Both sides in UK agree government plan should do more to promote vaping

The British government must step up efforts to promote vaping products if it is to achieve its goal of a smoke-free society by 2030, a cross-party parliamentary committee in Westminster agreed.

David Jones, Conservative MP for Clwyd West in North Wales, spoke for members on both sides of the political divide when he told the UK Backbench Business Committee: “E-cigarettes save lives, and we should make sure that message reaches every smoker in Britain.”

Jones said the forthcoming Tobacco Control Plan, due to be published this summer, should include stronger promotion of tobacco alternatives, which have a “proven (positive) effect on health”.

The committee warned that, at the current rate, the UK will not reach the smoke-free target until 2037. Members urged officials in London to reach out “directly” to the UK’s 7m smokers to promote alternative products.

Junior health minister Jo Churchill said during the debate that the government “will recommit” to its evidenced approach to e-cigarettes. “The products certainly have a role in supporting smokers to quit, and we will ensure that they remain accessible to smokers, while protecting non-smokers and young people,” she said.

 

Nicotine levels

 

Some MPs agreed that the government “must champion the less harmful alternatives to combustible tobacco” in light of the evidence that shows tobacco-alternative tools such as e-cigarettes to be the most effective way to quit smoking.

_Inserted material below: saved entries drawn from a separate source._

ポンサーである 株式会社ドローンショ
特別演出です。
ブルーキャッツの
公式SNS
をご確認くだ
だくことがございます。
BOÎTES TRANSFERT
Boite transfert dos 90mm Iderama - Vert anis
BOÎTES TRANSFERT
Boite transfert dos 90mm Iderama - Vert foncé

The government was also urged to address the issue of nicotine levels in alternative tobacco products, as they should ensure a “satisfying nicotine experience”, thereby encouraging cigarette smokers to switch.

Mary Glindon, Labour MP for North Tyneside, said the government plan should envisage the launch of a communication campaign to illustrate the benefits of alternative products over cigarettes.

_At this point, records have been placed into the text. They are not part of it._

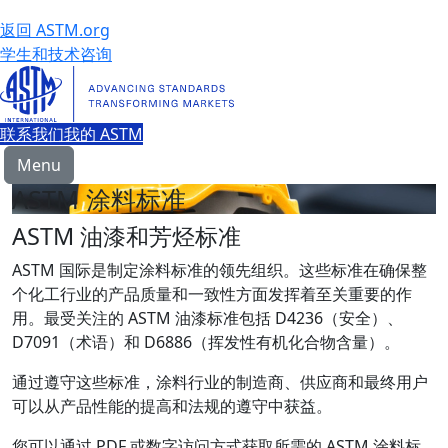
返回 ASTM.org
学生和技术咨询
联系我们
我的 ASTM
Menu
ASTM 涂料标准
ASTM 油漆和芳烃标准
ASTM 国际是制定涂料标准的领先组织。这些标准在确保整
个化工行业的产品质量和一致性方面发挥着至关重要的作
用。最受关注的 ASTM 油漆标准包括 D4236（安全）、
D7091（术语）和 D6886（挥发性有机化合物含量）。
通过遵守这些标准，涂料行业的制造商、供应商和最终用户
可以从产品性能的提高和法规的遵守中获益。
您可以通过 PDF 或数字访问方式获取所需的 ASTM 涂料标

She said the campaign should tackle the growing “levels of misinformation and misperception of relative harm of e-cigarettes versus other tobacco products”. She also called for an “evidence-based approach” to government communications on the subject.

MPs also discussed the possibility of raising the legal age for buying tobacco from 18 to 21, as recently proposed by the Royal College of Physicians.

Mary Kelly Foy, Labour MP for the City of Durham, said the tobacco plan should oblige tobacco companies to contribute to a fund aimed at financing tobacco control initiatives needed to achieve the smoke-free 2030 target.

 

What This Means: The Tobacco Control Plan is expected to be a critical document that will define UK policy over the next few years, with a special focus on the target of a “smoke-free” nation in just nine years’ time.

It seems clear that the government will continue promoting vaping as a successful quitting tool, while it remains to be seen what role other tobacco-alternative products may play.